Moses distinguished Joshua not because God had ordered him to do so, but because he was sincerely glad to pass his dignity on to him, just as a father is glad to leave his possessions to his son. So, too, whereas God had bidden Moses to lay only one hand upon Joshua's head and in this way put his honor upon him, Moses fulfilled God's command by laying both his hands upon Joshua, and by this action bestowed upon him not only insight and understanding, but also a radiant countenance like that of Moses, from whose face issued rays like those of the sun. In giving all these qualities to Joshua, Moses lost nothing.

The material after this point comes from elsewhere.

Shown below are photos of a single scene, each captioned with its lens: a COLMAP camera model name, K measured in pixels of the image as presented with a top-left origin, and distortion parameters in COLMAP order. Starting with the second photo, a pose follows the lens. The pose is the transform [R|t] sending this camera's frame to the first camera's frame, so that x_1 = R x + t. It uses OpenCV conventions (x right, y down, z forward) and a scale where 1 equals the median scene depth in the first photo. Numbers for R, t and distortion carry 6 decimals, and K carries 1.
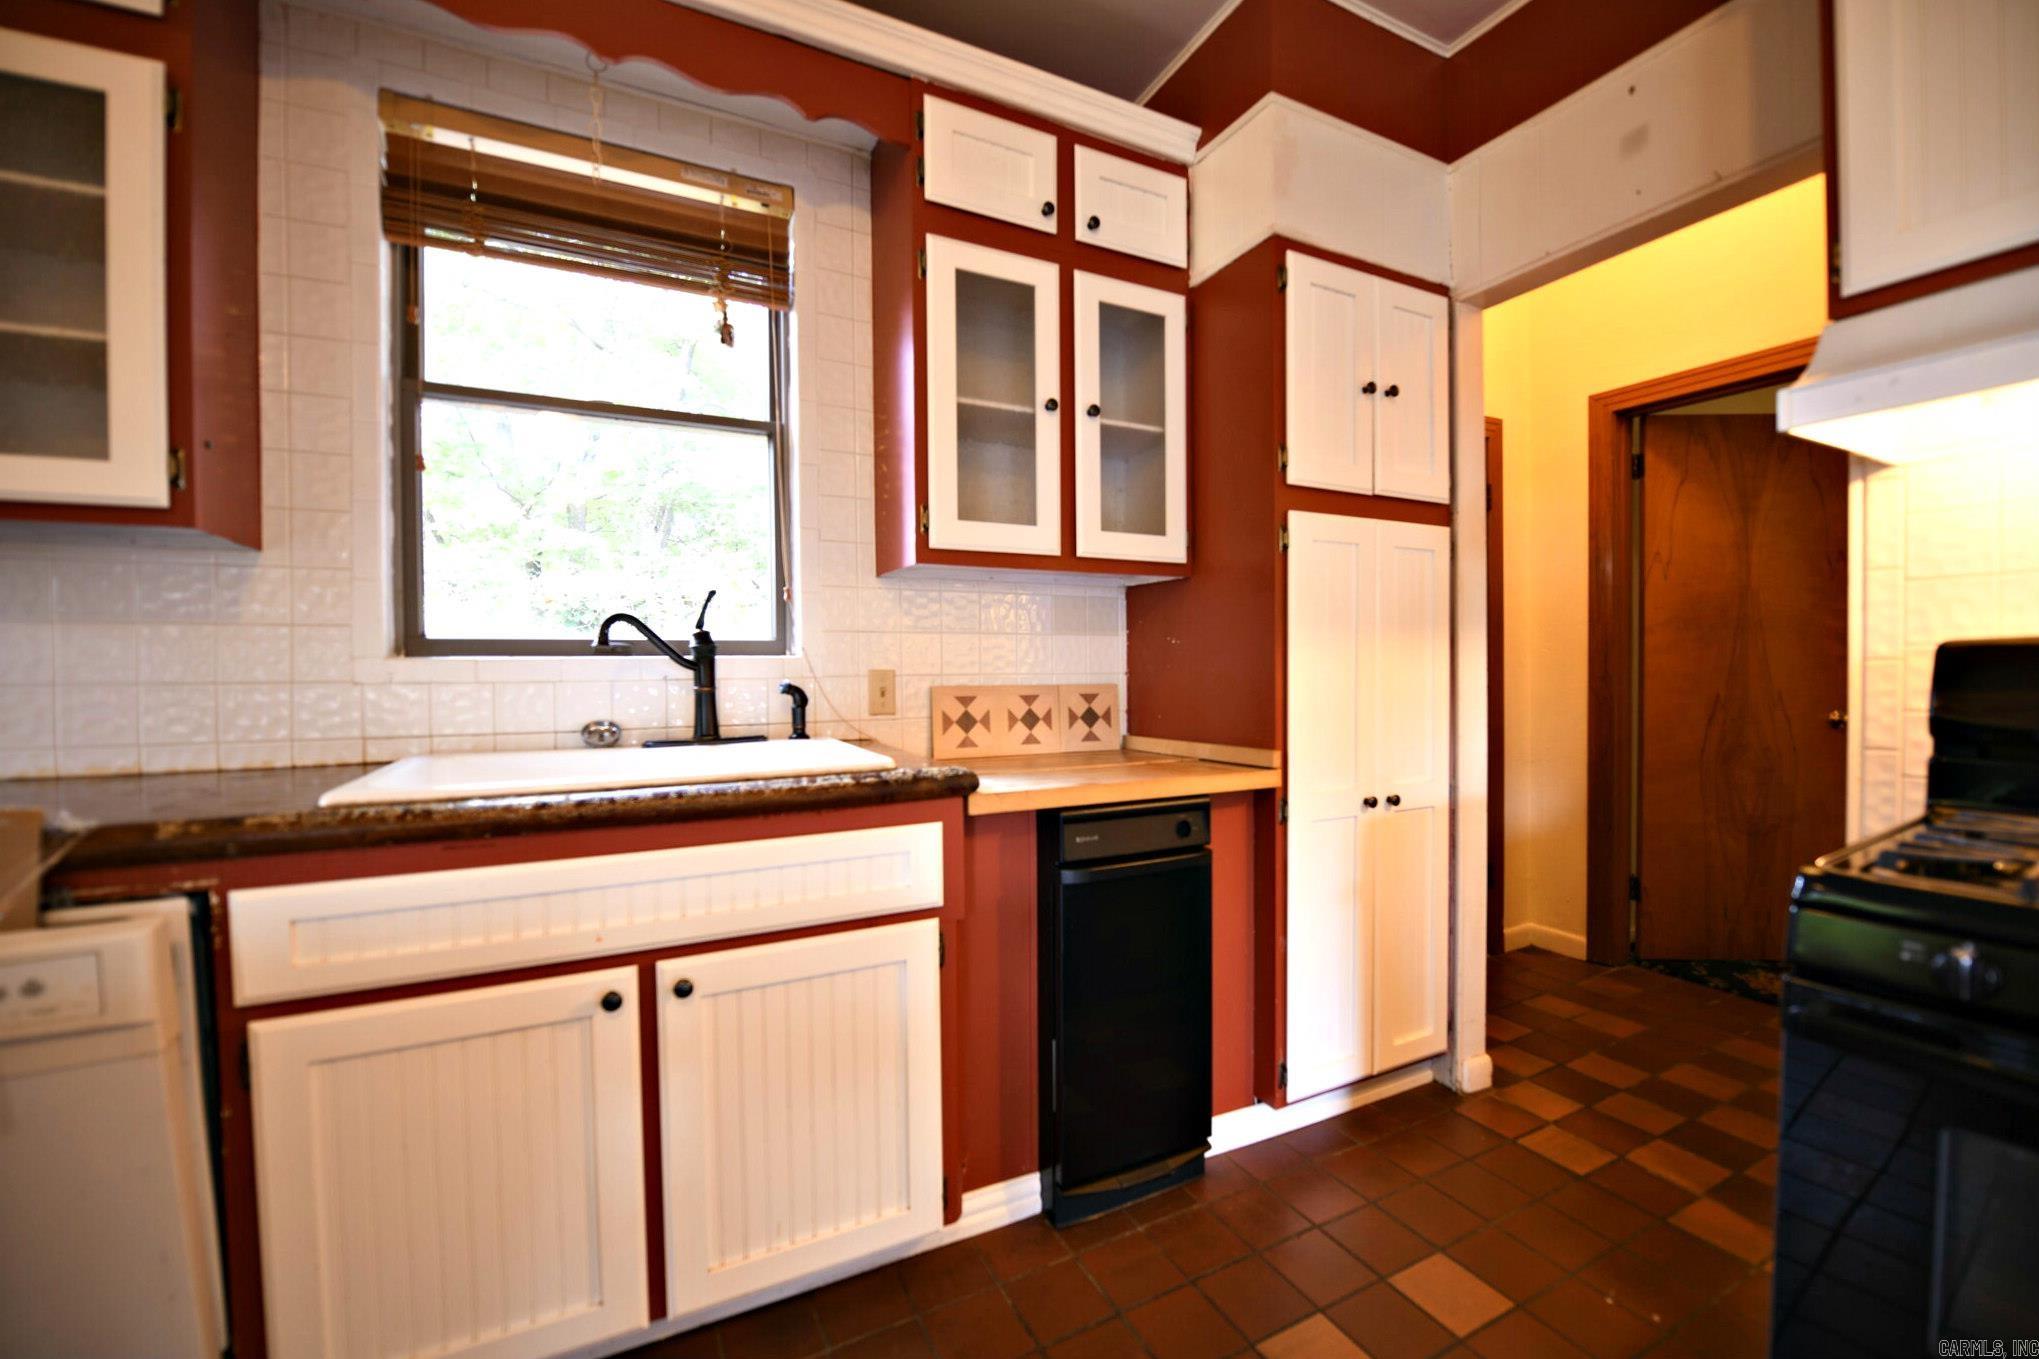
lens RADIAL K [[818.8, 0, 1014.5], [0, 818.8, 676.7], [0, 0, 1]] dist [-0.005238, -0.005537]
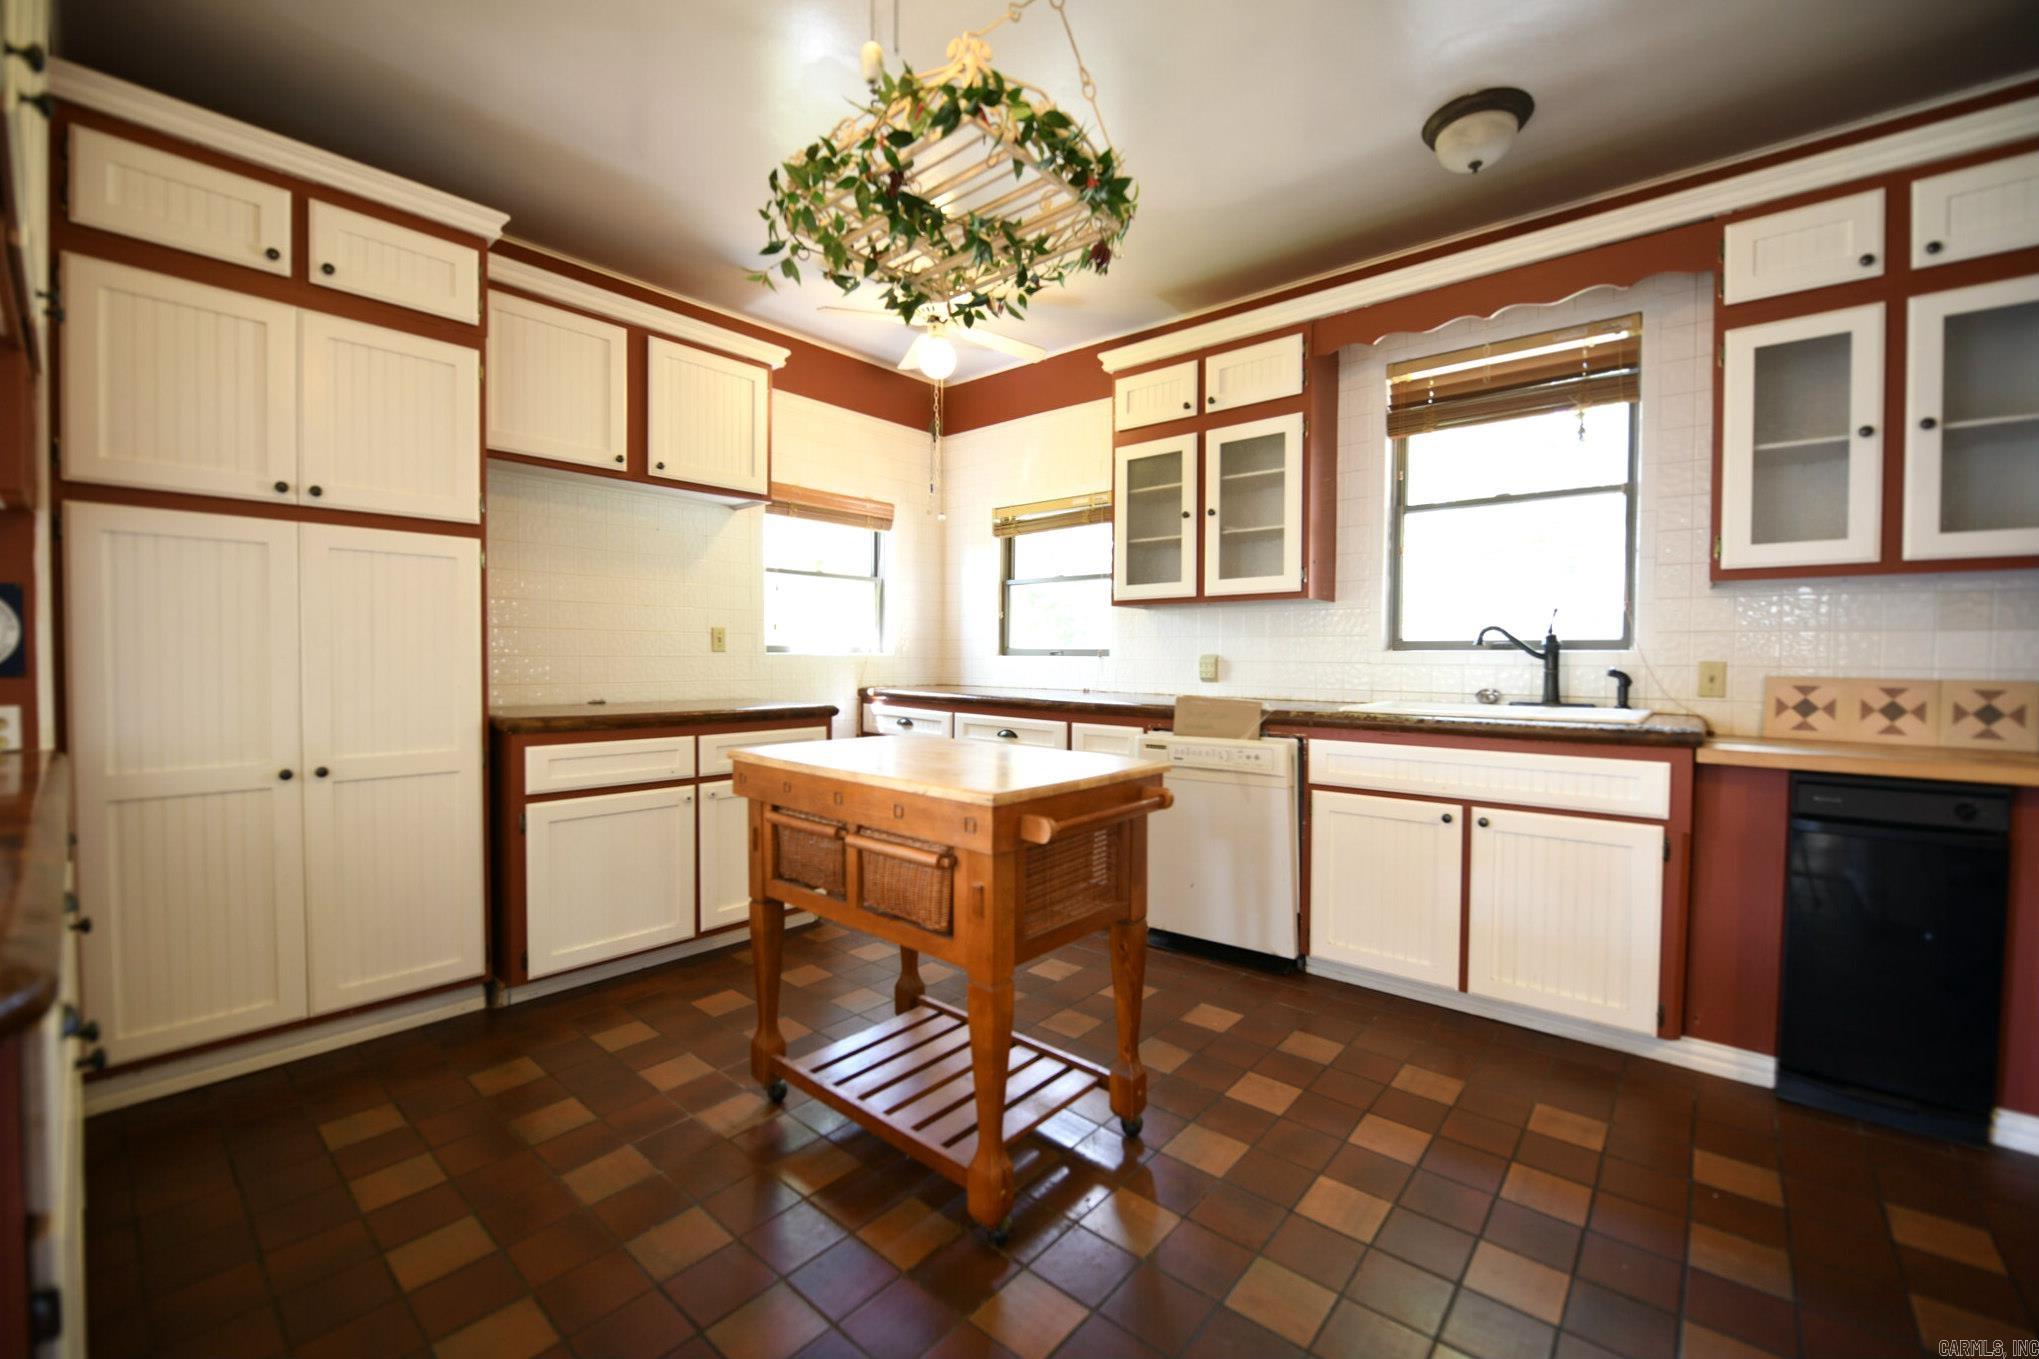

Moses' wisdom was like a torch, whereas Joshua's may be compared to a candle only, and just as a torch loses none of its intensity if a candle is lighted therefrom, so little was Moses' wisdom diminished by the wisdom he gave to Joshua.  The rays, too, that emanated from Joshua's countenance were weaker than those from Moses', and not until the crossing of the Jordan did they attain their full intensity, so that upon beholding them, "the people feared him as they feared Moses." 
Joshua's appointment by God as Moses' successor had been Moses' most cherished wish, but he had not ventured to give expression to it, for he was mindful of the punishment God had sent over him when he had entreated Him to sent Aaron instead of himself to deliver Israel out of Egypt, and from that time he feared to make any proposals whatsoever to God. He was like the child who had once been burned by a coal, and the seeing a brightly sparkling jewel, took it to be a burning coal, and dared not touch it.